The Bank of England (BoE) on Monday published its latest financial stability report and the results of its 2019 bank stress tests, and declared that the UK financial system is well prepared for even a worst-case Brexit and consequent trade war. Once again the test used a severe set of scenarios with global GDP growth declining to -2.6%, UK GDP growth falling to -4.7%, base rates rising to 4% and UK unemployment rising to 9.2%.
All the UK banks tested passed, though Barclays and Lloyds would be flirting with emergency debt-equity triggers on the basis of future accounting changes (IFRS9) due to be introduced in 2023 (this doesn’t take account of three years of potential capital increases). In aggregate the UK banks have over twice the capital, after this severe stress test, than they had before the global credit crisis. Currently, they have well over three times the capital they did in the pre-crisis period.
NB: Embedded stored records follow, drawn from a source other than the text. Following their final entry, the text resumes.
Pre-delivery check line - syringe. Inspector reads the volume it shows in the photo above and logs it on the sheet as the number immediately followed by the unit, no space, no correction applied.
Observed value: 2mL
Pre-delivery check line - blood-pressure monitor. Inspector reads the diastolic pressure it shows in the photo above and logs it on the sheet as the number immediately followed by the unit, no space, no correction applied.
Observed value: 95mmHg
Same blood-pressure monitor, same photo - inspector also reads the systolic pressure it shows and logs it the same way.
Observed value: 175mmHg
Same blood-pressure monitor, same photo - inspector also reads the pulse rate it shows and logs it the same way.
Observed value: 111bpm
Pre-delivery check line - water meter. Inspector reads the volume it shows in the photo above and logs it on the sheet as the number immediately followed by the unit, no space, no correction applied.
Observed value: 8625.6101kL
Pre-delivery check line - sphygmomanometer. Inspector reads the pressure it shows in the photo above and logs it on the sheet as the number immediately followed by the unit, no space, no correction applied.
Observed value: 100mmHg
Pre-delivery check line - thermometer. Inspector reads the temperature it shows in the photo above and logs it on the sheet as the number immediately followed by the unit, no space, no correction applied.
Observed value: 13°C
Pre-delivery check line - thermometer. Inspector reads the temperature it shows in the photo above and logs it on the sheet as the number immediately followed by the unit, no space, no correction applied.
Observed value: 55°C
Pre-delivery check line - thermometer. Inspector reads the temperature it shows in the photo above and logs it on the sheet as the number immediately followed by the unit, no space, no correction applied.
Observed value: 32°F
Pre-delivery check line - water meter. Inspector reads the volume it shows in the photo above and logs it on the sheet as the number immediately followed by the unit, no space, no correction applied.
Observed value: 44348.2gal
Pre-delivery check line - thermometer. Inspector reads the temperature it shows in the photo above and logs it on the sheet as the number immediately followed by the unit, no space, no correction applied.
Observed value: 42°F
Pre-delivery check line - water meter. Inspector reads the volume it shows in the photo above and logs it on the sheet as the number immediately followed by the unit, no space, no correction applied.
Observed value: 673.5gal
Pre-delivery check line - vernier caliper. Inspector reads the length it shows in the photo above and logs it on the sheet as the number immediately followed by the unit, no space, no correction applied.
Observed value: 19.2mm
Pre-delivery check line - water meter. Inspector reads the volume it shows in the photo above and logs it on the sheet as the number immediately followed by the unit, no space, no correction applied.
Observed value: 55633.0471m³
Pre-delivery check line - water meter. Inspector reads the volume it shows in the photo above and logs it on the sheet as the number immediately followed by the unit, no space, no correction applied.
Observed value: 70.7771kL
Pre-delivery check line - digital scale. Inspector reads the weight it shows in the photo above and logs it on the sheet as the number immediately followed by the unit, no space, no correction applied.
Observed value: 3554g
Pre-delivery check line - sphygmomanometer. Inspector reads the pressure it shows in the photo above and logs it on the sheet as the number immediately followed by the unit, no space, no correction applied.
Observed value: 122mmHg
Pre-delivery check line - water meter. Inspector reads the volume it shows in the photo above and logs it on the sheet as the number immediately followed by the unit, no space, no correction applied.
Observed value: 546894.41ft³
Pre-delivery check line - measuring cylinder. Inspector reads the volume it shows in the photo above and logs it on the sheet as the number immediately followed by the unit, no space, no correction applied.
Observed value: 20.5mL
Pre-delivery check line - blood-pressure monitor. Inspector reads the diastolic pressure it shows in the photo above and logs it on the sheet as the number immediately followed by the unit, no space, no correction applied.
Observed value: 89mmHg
We also noted that the BoE’s Prudential Regulation Committee (PRC) took the opportunity to announce an increase in the Counter Cyclical Buffer (CCyB) from the current 1% to 2% over the course of 2020. The CCyB is a macro prudential tool used to strengthen the resilience of banks in the face of challenging economic conditions. The concept is to increase the capital buffer during benign periods and then allow it to be loosened when conditions change, such as in future recessionary periods. The BoE’s Financial Policy Committee estimates that releasing the 2% CCyB in the future would enable UK banks to absorb £23bn of losses, which would help keep the transmission mechanism working; given the level of leverage that banks operate with, this would equate to around £500bn of bank lending capacity, equivalent to around five years of total net lending.
In addition, and recognising the greater resilience of the banks, the Prudential Regulation Authority (PRA) will consult next year on proposals to reduce minimum capital requirements, thereby leaving banks’ overall loss-absorbing capacity broadly unchanged (this includes capital and bail-in debt), so we must wait to see how much new issuance the banks will actually undertake.
Overall we think this is a prudent measure by the PRC and should give debt investors another reason to view UK banks with a degree of comfort, despite the possibility of a potential hard Brexit at the end of 2020. The increase in the UK’s CCyB compares favourably to its peers in Europe, with French CCyB currently at 0.25% (rising to 0.5% in July 2020), German CCyB at 0.00% (rising to 0.25% in July 2020), and only Norway and Sweden currently at the maximum level of 2.5%.
These actions could be viewed as a swansong from BoE governor Mark Carney, who is due to step down on January 31, and one that leaves the UK banking system in a good place to face an uncertain future.